*** Supplied records ***

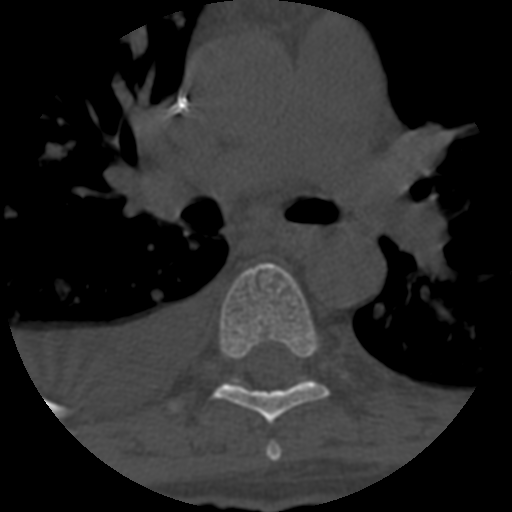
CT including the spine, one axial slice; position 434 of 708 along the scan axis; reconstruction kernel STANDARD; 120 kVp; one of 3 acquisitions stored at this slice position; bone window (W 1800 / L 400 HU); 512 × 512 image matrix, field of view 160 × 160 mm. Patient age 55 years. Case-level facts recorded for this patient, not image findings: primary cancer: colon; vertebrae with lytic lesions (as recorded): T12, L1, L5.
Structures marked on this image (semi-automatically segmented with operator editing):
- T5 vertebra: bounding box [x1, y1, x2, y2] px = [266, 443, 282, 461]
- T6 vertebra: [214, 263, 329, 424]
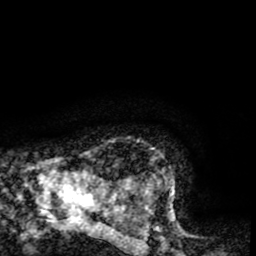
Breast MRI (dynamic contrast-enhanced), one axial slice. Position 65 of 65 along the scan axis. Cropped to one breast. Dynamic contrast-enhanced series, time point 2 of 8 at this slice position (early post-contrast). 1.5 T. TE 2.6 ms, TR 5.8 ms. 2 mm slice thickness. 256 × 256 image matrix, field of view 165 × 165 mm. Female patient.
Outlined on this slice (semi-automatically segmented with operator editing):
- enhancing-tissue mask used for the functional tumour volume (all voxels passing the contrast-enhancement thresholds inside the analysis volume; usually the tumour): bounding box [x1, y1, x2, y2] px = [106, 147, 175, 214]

***
*** Supplied records ***

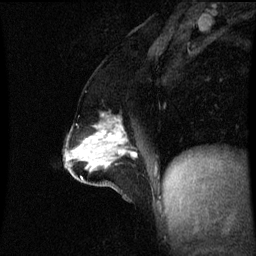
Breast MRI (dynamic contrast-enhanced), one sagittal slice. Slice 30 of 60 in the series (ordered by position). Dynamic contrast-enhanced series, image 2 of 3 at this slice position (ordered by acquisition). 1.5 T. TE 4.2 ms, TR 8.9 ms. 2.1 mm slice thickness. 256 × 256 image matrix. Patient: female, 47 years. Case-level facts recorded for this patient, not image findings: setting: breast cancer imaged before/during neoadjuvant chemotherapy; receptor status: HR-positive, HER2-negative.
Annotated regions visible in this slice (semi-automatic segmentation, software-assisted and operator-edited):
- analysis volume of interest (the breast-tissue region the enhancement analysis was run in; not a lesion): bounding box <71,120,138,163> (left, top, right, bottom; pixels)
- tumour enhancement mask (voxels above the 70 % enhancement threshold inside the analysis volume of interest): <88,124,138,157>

***
*** Supplied records ***

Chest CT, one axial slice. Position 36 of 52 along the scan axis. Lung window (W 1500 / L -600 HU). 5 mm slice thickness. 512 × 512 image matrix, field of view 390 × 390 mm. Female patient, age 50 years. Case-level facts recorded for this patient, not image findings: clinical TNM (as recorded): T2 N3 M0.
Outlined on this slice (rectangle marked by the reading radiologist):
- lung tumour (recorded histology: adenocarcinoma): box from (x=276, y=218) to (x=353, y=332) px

***

** Instructions for the task **
In the listing above, locate the line containing "CT including the" and the line containing "Structures marked on". Extract those two lines and every line between them, exactly as written, and only those.

** Expected answer **
CT including the spine, one axial slice; position 434 of 708 along the scan axis; reconstruction kernel STANDARD; 120 kVp; one of 3 acquisitions stored at this slice position; bone window (W 1800 / L 400 HU); 512 × 512 image matrix, field of view 160 × 160 mm. Patient age 55 years. Case-level facts recorded for this patient, not image findings: primary cancer: colon; vertebrae with lytic lesions (as recorded): T12, L1, L5.
Structures marked on this image (semi-automatically segmented with operator editing):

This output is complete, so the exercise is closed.